Final:

1. Compare and contrast Euclidean, spherical and hyperbolic geometry. What can you say about the following topics in each of the geometries: geodesics, polygons (which ones exist, which ones don’t), sum of the angles in a triangle, regular and semi-regular tessellations (how many?), isometries, area, Escher’s use of each.

2. Explain everything you know about hyperbolic geometry. (Discuss: geodesics, polygons, sum of the angles in a triangle, regular and semi-regular tessellations (how many?), isometries, area, Escher’s art based on hyperbolic geometry)

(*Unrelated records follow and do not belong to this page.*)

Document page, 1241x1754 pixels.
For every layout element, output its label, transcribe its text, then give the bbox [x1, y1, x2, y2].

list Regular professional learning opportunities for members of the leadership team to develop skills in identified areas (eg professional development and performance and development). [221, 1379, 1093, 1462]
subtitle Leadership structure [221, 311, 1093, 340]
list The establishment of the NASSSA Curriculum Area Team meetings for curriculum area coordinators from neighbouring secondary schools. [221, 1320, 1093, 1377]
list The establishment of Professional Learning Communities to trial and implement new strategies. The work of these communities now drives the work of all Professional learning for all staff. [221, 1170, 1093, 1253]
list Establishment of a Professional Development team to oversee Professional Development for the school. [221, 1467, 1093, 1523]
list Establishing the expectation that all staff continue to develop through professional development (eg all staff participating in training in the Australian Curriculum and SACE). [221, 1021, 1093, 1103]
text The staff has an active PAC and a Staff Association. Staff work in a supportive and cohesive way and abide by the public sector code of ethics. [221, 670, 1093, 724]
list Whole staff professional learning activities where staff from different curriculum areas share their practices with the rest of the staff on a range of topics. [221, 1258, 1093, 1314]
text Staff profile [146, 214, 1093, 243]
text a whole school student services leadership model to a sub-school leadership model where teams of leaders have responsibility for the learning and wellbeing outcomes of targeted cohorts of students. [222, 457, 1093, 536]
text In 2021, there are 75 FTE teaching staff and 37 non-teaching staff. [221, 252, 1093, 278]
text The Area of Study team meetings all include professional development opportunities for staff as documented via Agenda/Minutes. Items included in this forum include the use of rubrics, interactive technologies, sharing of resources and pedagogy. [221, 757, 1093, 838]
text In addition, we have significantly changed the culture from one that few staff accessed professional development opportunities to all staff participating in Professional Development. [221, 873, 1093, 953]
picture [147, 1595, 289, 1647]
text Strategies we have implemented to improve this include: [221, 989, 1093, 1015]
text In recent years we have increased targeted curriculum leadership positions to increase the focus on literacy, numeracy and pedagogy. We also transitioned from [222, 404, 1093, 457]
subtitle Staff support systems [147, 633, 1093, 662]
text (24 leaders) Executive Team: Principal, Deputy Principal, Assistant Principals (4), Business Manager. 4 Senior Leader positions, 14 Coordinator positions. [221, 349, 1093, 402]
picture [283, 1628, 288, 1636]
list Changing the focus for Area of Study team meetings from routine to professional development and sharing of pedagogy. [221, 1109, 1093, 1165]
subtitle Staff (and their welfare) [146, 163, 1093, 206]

3. Explain everything you know about flatland and the 4th dimension. (Discuss: the inhabitants of Flatland, the class structure of flatland, how they recognize one another. Describe A. Square’s trip to Line Land. Describe A. Square’s meeting with the sphere. What would happen if we met a being from the 4th dimension?

4. Compare and contrast the axioms for Euclidean, spherical and hyperbolic geometry.

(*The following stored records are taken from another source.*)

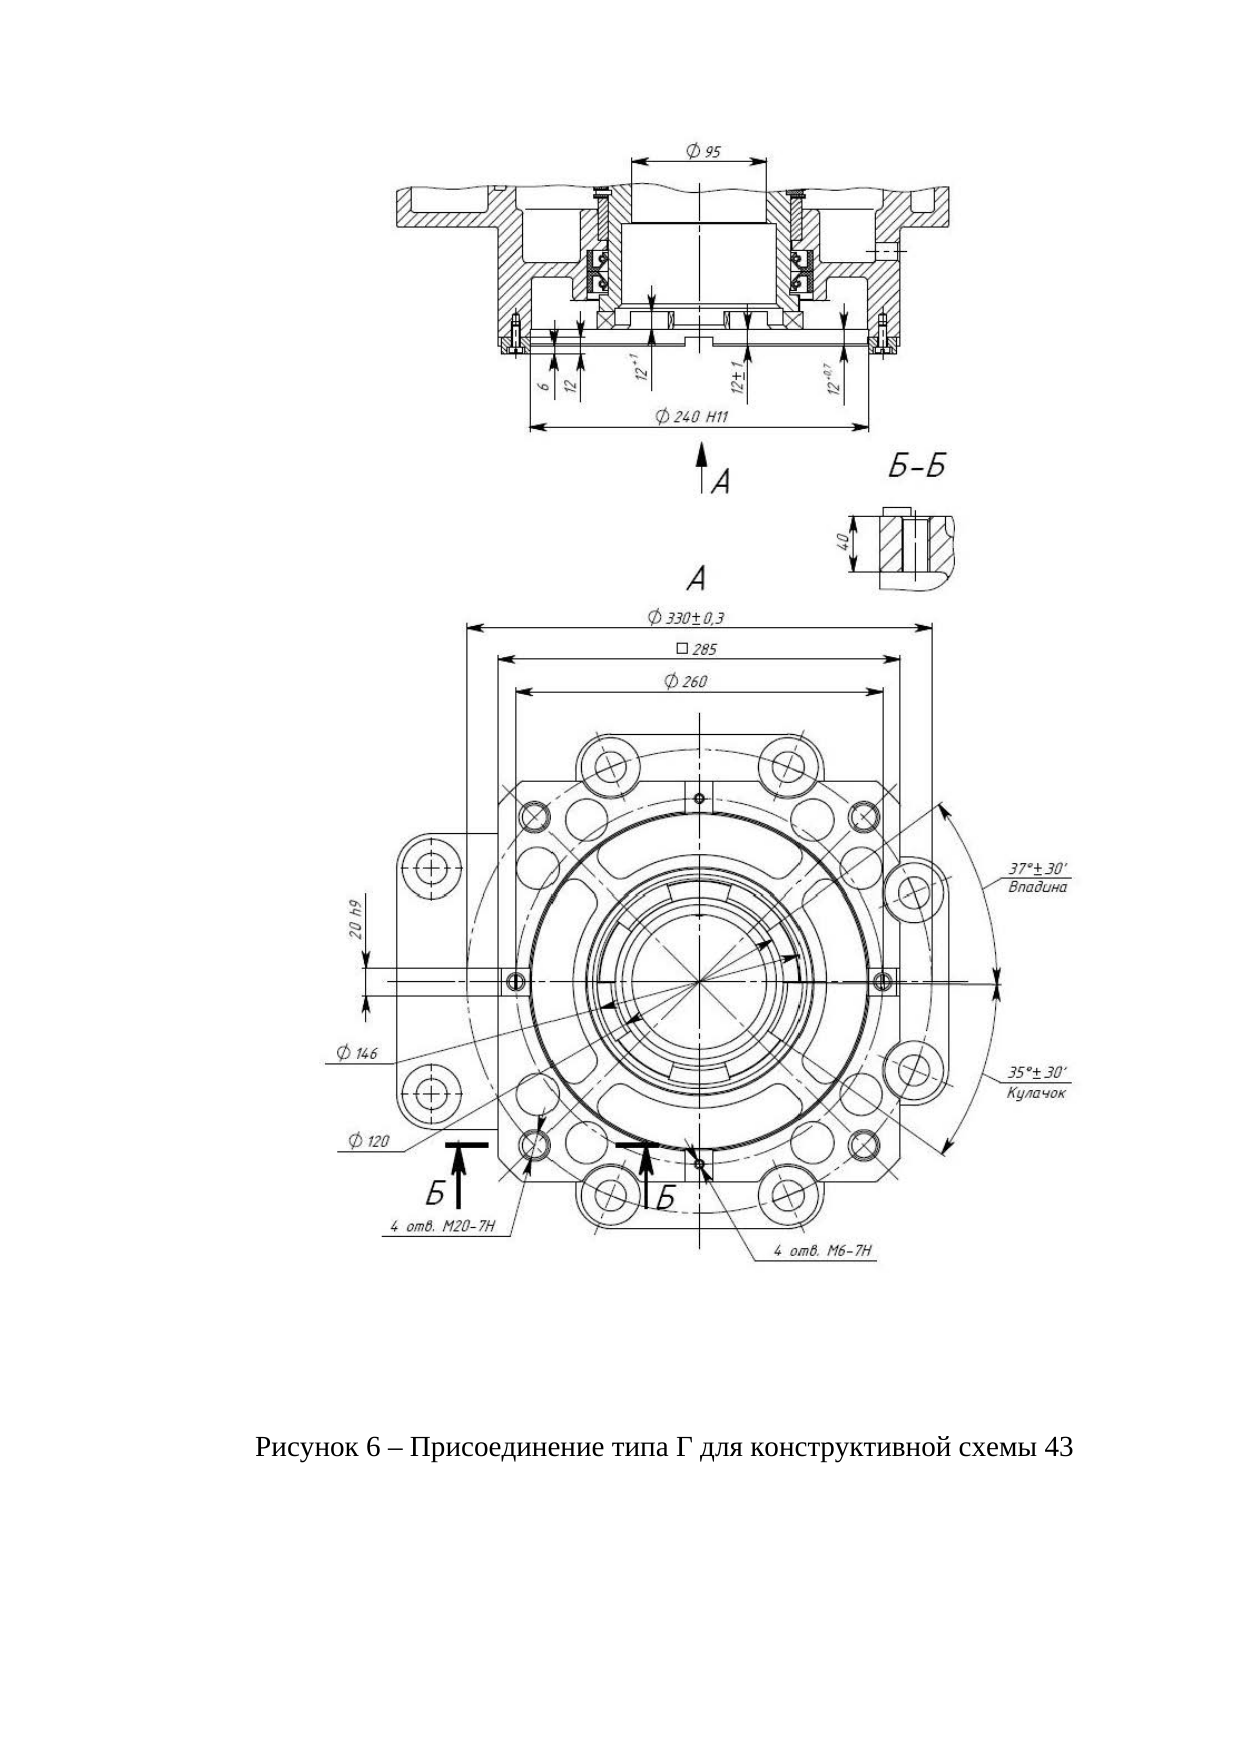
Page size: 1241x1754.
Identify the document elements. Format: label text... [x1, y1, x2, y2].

text Рисунок 6 – Присоединение типа Г для конструктивной схемы 43 [177, 1424, 1152, 1462]
picture [177, 44, 1152, 1424]
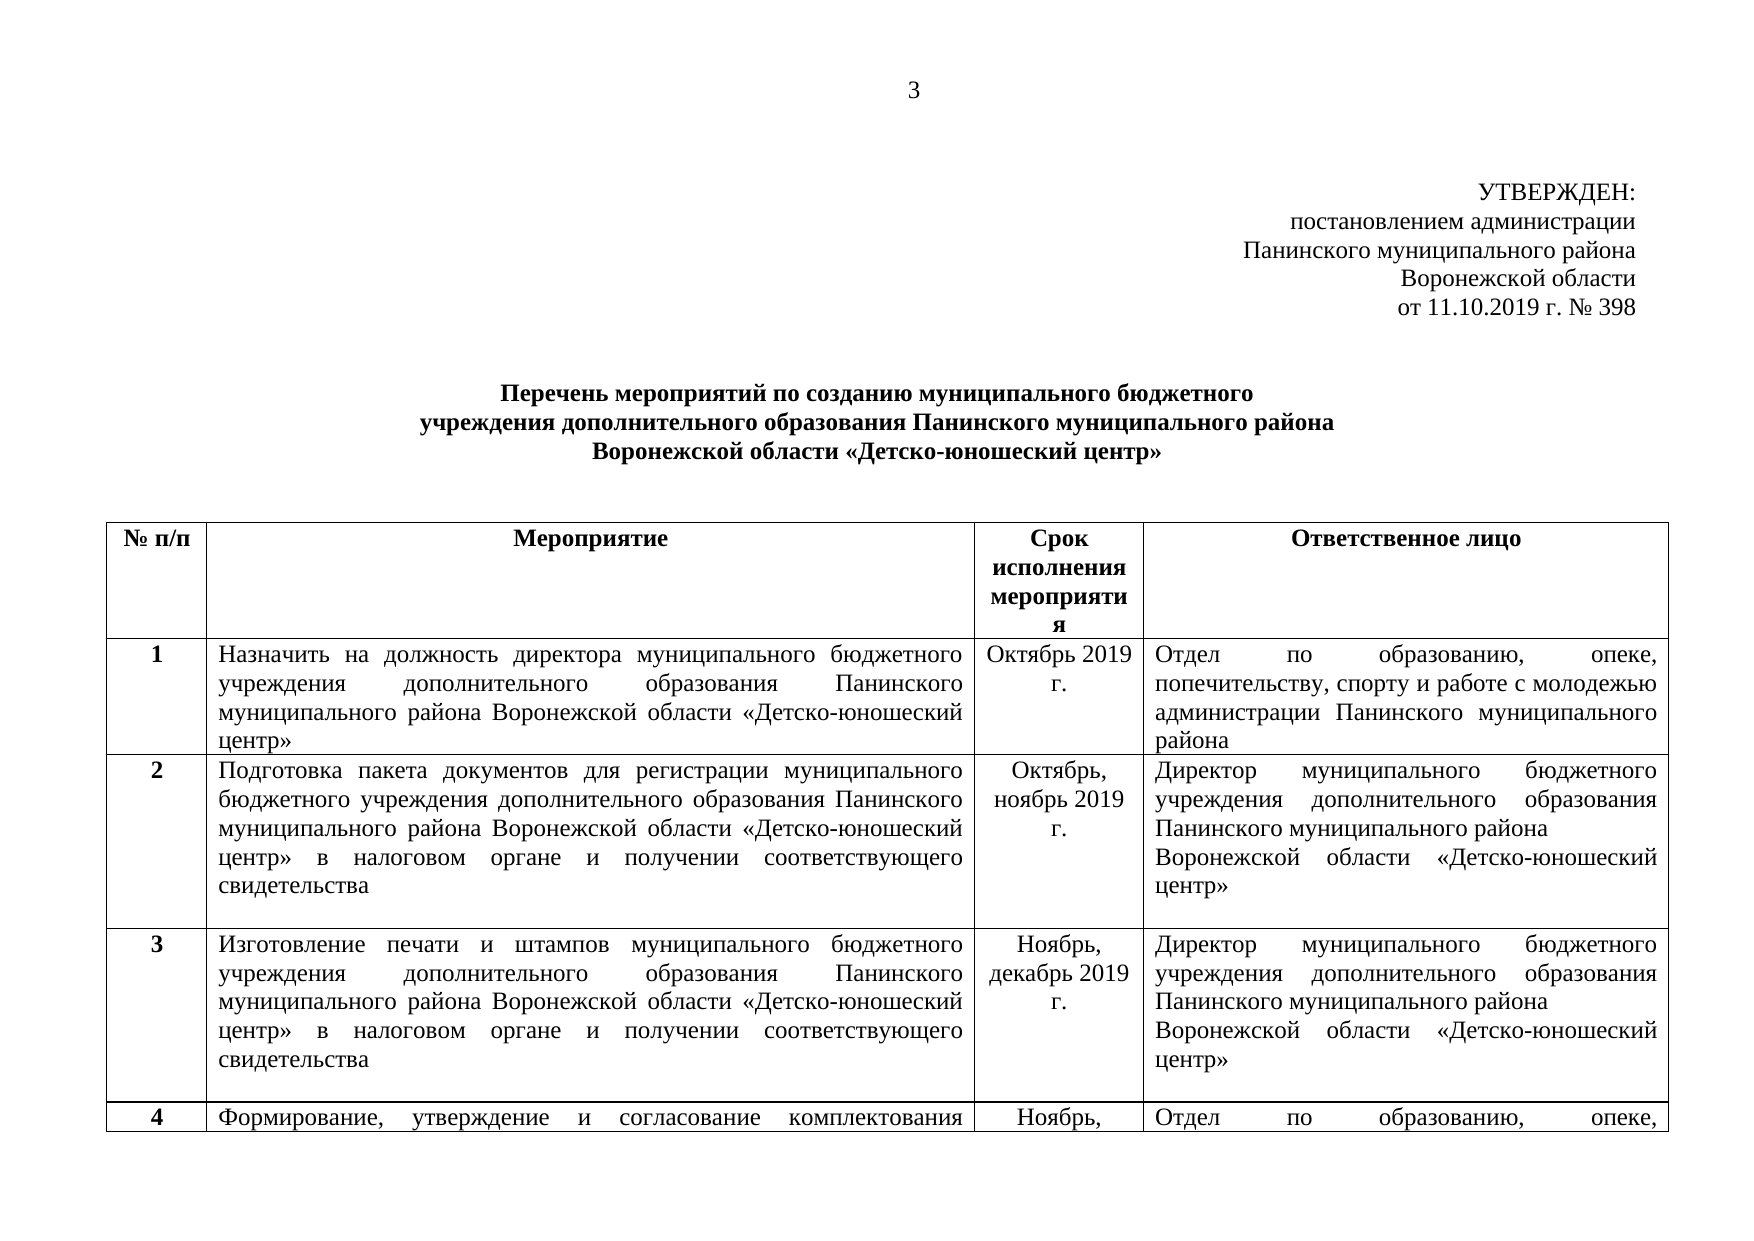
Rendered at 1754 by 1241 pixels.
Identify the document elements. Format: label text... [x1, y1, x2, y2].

Expect to be asked to do the following:
1. Compute the area of a polygon in hyperbolic space. (I will give you the formula)
2. Create an ideal hyperbolic tessellation.
3. Find a wallpaper pattern for a given tessellation.

Look at all your homework and worksheets. The final is cumulative, so all of that is “fair game”. I will not put the theory of Symmetry groups on the Final (so this means no questions about: list the elements, find subgroups etc. I MAY ask you to identify the symmetry group of a rosette, border or wallpaper pattern though!)